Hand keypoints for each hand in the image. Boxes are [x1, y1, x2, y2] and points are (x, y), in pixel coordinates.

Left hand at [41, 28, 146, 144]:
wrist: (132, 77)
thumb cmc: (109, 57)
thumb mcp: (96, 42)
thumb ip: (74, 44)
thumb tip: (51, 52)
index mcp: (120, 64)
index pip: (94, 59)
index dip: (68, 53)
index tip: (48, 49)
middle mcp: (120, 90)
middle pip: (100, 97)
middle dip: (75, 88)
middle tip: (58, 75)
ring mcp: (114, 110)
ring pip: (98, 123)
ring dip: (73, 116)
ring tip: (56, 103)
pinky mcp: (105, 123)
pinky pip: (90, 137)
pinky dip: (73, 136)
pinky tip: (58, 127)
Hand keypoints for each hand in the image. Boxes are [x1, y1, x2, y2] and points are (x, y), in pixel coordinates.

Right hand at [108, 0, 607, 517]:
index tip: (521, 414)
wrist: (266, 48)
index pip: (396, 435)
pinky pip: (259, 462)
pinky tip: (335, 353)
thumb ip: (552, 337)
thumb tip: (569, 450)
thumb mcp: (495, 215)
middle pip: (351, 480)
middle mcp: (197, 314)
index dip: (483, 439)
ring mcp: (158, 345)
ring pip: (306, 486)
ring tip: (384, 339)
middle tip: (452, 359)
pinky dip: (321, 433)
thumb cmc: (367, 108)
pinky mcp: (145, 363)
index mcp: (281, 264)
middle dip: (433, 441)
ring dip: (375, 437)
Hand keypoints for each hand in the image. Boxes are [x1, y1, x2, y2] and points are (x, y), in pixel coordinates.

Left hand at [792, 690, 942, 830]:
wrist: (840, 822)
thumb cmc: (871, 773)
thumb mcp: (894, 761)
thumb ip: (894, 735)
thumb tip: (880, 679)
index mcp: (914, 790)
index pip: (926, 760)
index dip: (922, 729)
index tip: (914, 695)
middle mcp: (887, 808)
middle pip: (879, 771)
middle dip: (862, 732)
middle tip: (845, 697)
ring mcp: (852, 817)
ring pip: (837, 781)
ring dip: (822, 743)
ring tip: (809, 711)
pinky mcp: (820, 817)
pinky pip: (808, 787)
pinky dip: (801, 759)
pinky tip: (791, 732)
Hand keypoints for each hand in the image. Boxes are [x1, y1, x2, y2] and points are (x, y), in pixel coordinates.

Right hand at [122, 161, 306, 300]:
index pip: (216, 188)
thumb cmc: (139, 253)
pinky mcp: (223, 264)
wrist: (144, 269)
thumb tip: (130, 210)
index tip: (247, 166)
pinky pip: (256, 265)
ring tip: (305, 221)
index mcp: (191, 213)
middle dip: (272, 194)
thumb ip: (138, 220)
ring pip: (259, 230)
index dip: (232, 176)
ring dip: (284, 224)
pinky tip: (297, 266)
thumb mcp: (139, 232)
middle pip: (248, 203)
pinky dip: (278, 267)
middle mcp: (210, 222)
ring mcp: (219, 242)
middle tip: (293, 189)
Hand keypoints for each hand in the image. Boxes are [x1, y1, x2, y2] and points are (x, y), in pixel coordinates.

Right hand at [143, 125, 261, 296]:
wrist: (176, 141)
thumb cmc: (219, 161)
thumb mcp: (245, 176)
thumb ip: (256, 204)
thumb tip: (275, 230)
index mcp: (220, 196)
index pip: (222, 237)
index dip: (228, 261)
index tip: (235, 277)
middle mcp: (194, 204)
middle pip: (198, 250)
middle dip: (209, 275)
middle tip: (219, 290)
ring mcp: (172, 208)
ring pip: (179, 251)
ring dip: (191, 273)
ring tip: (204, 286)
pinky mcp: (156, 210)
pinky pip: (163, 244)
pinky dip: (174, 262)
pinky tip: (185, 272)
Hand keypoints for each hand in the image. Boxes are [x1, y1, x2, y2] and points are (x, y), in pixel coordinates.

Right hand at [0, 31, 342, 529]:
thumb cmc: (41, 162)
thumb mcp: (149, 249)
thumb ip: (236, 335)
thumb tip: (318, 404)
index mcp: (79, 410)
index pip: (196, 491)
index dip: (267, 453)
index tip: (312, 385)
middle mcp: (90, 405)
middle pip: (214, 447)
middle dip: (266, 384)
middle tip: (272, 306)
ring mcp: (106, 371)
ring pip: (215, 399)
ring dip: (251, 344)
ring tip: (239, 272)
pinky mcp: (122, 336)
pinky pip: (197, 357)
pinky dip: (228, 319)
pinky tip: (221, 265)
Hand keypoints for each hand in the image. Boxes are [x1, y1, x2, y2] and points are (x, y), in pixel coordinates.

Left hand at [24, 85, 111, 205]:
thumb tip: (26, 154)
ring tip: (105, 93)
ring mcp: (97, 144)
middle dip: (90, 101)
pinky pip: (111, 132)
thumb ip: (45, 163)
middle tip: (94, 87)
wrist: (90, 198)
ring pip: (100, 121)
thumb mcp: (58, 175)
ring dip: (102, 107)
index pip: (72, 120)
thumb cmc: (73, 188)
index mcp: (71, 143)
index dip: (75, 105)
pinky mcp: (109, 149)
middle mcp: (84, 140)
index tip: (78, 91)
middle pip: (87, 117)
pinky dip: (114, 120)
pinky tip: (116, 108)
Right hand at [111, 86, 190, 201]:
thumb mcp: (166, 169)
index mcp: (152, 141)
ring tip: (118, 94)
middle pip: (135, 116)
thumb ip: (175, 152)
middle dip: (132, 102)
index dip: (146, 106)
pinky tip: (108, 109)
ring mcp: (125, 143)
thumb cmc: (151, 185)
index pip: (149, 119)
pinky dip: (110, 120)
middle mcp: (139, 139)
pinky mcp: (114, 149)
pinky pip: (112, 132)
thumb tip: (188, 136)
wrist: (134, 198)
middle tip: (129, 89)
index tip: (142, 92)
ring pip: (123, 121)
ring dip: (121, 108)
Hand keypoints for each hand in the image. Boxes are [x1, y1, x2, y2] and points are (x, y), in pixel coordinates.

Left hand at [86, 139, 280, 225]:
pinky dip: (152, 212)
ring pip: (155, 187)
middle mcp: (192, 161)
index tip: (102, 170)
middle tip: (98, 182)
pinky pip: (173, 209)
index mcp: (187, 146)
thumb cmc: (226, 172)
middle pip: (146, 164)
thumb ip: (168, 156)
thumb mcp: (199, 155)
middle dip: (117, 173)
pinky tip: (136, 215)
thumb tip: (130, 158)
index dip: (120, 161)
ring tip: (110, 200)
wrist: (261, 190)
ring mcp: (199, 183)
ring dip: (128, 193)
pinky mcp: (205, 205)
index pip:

What you need to do |
Start with the line above that contains "middle dip: (90, 101)" and end with the line that contains "thumb mcp: (166, 169)". Write out those lines exactly, and only those.

Response area |
middle dip: (90, 101)
pinky pip: (111, 132)
thumb ip: (45, 163)
middle tip: (94, 87)
wrist: (90, 198)
ring pip: (100, 121)
thumb mcp: (58, 175)
ring dip: (102, 107)
index pip: (72, 120)
thumb cmc: (73, 188)
index mcp: (71, 143)
index dip: (75, 105)
pinky mcp: (109, 149)
middle mcp: (84, 140)
index tip: (78, 91)
middle pip: (87, 117)
pinky dip: (114, 120)
pinky tip: (116, 108)
Right hand at [111, 86, 190, 201]:
thumb mcp: (166, 169)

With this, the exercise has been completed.